* Extract to read:
━━━━━━━━━━━━━━━━━━━━

The arbitrator found that Jones had often offered false explanations for his conduct or wrongly blamed others. Citing his "limited credibility and his unwillingness to assume responsibility," the arbitrator called him "unwilling or unable to improve the quality of his service." Then, the arbitrator turned the case on its head to consider what was best for Jones, not for his students.
Saying he was "not prepared to state that [Jones] is beyond remediation," the arbitrator suspended him for a year. "Perhaps, when he returns from suspension, if his class control is effective, [Jones] will be better able to accept supervision and to assume responsibility."
The damage Jones inflicted by depriving children of quality instruction was irrelevant, as was his dishonesty, as were three years of work by officials, as was the likelihood that more kids would be shortchanged in his classes. What counted was that, maybe, Jones would figure out how to teach before he went back on the payroll.
How bad do teachers have to be for an arbitrator to okay dismissal? They must lack the most fundamental skills - such as the ability to spell and explain arithmetic - despite years of remedial help.

━━━━━━━━━━━━━━━━━━━━

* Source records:

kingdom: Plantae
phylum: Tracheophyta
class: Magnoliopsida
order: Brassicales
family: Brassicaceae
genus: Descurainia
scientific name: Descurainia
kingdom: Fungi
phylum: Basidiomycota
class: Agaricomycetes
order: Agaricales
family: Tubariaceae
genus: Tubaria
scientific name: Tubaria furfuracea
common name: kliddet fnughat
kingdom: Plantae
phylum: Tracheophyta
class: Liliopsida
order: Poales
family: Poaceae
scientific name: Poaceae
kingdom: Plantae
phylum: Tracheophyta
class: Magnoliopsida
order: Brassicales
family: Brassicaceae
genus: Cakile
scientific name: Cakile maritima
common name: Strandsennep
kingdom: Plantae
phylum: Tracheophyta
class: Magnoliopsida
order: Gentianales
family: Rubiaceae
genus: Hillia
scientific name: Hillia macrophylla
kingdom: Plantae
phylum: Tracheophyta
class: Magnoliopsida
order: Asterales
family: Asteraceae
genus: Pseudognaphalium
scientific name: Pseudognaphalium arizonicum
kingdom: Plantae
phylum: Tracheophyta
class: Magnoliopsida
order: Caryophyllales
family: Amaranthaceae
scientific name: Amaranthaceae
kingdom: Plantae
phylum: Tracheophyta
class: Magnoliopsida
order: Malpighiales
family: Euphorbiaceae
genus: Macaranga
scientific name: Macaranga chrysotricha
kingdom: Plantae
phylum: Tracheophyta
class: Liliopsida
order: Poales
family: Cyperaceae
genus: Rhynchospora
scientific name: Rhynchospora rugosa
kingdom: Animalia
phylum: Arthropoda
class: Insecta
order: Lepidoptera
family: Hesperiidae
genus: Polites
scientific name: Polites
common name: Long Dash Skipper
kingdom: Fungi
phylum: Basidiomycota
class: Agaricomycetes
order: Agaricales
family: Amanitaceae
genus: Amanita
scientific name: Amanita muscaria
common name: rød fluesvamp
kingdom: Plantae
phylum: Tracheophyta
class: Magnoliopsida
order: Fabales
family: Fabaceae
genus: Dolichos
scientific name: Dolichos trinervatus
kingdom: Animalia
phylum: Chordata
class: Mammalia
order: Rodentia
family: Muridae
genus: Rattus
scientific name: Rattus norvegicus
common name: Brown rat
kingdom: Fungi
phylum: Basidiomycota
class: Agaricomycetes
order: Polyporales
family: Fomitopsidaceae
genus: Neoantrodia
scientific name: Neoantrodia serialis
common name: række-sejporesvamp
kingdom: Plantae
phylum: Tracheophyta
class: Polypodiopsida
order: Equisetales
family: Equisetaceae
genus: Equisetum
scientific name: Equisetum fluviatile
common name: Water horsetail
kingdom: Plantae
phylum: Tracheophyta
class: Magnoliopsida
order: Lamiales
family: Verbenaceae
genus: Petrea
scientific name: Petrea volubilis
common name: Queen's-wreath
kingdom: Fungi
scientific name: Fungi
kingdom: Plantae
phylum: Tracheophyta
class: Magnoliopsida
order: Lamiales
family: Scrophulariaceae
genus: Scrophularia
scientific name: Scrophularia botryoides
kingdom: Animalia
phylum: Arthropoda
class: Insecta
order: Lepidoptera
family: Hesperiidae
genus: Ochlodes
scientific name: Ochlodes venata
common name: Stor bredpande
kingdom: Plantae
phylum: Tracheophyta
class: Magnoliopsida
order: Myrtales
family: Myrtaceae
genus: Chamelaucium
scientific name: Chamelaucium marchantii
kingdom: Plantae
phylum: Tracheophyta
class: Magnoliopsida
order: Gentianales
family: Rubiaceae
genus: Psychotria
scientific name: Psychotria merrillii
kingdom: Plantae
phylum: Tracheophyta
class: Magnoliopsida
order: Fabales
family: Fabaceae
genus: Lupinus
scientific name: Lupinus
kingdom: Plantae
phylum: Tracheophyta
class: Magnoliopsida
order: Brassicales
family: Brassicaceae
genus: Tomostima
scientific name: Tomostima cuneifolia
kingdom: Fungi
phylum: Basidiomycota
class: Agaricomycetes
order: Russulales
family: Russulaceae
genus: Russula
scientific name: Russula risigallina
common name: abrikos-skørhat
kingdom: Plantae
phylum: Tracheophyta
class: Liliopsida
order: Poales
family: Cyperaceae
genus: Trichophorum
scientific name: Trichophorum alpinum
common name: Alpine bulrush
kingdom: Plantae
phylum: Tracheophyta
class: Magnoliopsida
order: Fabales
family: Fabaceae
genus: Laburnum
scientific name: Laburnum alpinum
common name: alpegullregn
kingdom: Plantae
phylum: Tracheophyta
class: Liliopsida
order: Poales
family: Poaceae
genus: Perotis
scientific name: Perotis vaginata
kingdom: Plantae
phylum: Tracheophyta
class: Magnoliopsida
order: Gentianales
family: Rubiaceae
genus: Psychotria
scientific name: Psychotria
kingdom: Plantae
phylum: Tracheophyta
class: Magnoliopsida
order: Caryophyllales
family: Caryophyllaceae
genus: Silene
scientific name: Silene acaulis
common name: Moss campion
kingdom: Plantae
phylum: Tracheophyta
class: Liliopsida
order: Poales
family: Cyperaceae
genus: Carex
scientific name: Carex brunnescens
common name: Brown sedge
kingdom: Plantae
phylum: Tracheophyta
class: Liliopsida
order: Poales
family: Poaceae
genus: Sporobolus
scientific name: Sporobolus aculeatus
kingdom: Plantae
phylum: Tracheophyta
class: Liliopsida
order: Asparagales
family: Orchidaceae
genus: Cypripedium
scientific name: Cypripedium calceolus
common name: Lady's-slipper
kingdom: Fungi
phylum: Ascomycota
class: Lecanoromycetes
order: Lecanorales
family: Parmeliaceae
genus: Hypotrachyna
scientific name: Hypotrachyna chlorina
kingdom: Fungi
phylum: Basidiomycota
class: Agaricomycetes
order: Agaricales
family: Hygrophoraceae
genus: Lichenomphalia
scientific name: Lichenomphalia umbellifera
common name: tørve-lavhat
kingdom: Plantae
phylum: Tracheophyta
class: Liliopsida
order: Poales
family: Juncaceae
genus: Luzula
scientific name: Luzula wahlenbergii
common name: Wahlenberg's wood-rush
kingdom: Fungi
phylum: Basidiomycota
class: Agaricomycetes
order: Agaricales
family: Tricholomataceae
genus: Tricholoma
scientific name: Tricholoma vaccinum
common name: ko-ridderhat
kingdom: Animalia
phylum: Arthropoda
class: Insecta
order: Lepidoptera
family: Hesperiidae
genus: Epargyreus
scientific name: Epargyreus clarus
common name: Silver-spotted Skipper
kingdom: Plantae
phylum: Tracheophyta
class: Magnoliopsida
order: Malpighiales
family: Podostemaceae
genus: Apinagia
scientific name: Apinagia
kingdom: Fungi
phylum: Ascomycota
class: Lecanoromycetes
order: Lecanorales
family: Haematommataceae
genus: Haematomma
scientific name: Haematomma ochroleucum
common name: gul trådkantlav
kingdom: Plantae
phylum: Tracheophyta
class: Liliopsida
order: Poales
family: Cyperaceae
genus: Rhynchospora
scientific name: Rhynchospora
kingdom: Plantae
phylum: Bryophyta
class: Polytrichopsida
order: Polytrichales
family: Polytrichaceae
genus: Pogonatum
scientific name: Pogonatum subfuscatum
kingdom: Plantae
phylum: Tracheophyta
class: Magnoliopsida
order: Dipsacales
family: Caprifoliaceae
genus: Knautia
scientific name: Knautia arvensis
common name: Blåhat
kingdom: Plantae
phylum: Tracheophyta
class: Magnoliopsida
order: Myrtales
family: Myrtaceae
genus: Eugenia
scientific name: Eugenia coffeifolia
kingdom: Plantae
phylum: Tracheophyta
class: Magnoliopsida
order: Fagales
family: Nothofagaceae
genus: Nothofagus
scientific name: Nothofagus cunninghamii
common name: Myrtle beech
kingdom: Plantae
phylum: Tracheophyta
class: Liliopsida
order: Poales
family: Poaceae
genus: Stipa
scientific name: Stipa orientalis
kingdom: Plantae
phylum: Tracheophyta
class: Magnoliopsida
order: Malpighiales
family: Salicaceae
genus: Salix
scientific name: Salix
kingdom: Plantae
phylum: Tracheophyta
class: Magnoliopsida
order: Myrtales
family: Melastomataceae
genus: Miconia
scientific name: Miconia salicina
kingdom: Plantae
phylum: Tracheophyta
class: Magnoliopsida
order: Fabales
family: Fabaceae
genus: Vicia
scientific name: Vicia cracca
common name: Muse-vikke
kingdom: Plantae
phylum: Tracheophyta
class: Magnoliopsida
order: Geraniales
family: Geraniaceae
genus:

━━━━━━━━━━━━━━━━━━━━

* What is asked:
1: According to the arbitration passage, how long did the arbitrator suspend Jones?
2: Return the section of the arbitration passage starting with "The damage Jones" and going on through "of remedial help.".
3: List each thing the arbitration passage says was treated as irrelevant in the arbitrator's decision.

* Answers:
1: For a year.

2:
The damage Jones inflicted by depriving children of quality instruction was irrelevant, as was his dishonesty, as were three years of work by officials, as was the likelihood that more kids would be shortchanged in his classes. What counted was that, maybe, Jones would figure out how to teach before he went back on the payroll.
How bad do teachers have to be for an arbitrator to okay dismissal? They must lack the most fundamental skills - such as the ability to spell and explain arithmetic - despite years of remedial help.

3:
- The damage Jones inflicted by depriving children of quality instruction
- His dishonesty
- Three years of work by officials
- The likelihood that more kids would be shortchanged in his classes